The Olympic team of 12 is expected to be announced July 2.
In March, Ebner announced he was trying out for the Olympic rugby team, five years after making the team in Rio for the sport’s return to the program for the first time since 1924.
In 2016, Ebner became the first athlete with prior NFL regular season experience to compete in the Summer Olympics, less than five months after returning to rugby.
Ebner played on the U.S. junior national team before he focused on football at Ohio State and later won Super Bowls with the New England Patriots.
Ebner left Brazil unsatisfied. The U.S. was eliminated from medal contention in heartbreaking fashion before the knockout rounds.
Captain Madison Hughes missed a late two-point conversion attempt from out wide against Fiji in the group finale. Had he made it, the Americans still would have lost to the Fijians, but they would have been in position to sneak into the quarterfinals by one in tiebreaking point differential. Instead, they finished ninth.
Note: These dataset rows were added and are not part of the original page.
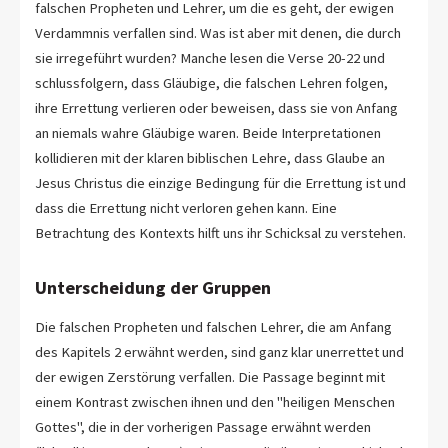
falschen Propheten und Lehrer, um die es geht, der ewigen
Verdammnis verfallen sind. Was ist aber mit denen, die durch
sie irregeführt wurden? Manche lesen die Verse 20-22 und
schlussfolgern, dass Gläubige, die falschen Lehren folgen,
ihre Errettung verlieren oder beweisen, dass sie von Anfang
an niemals wahre Gläubige waren. Beide Interpretationen
kollidieren mit der klaren biblischen Lehre, dass Glaube an
Jesus Christus die einzige Bedingung für die Errettung ist und
dass die Errettung nicht verloren gehen kann. Eine
Betrachtung des Kontexts hilft uns ihr Schicksal zu verstehen.
Unterscheidung der Gruppen
Die falschen Propheten und falschen Lehrer, die am Anfang
des Kapitels 2 erwähnt werden, sind ganz klar unerrettet und
der ewigen Zerstörung verfallen. Die Passage beginnt mit
einem Kontrast zwischen ihnen und den "heiligen Menschen
Gottes", die in der vorherigen Passage erwähnt werden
“Not getting a medal in that last Olympics is something that really bothers me,” Ebner said in March, according to Giants.com (Ebner played for the New York Giants last season and is currently a free agent). “When I reflect on what’s important in my life, if I’m being honest, that was high priority. People say, ‘You were the guy who won a gold medal in the Olympics,’ and I’m like, ‘No, we didn’t win a medal.’ Not winning a medal, especially when I thought that we had the team to do it, and as I look at the growth in the last five years, we definitely have an even better chance this time around. It’s something I would really like to be a part of.”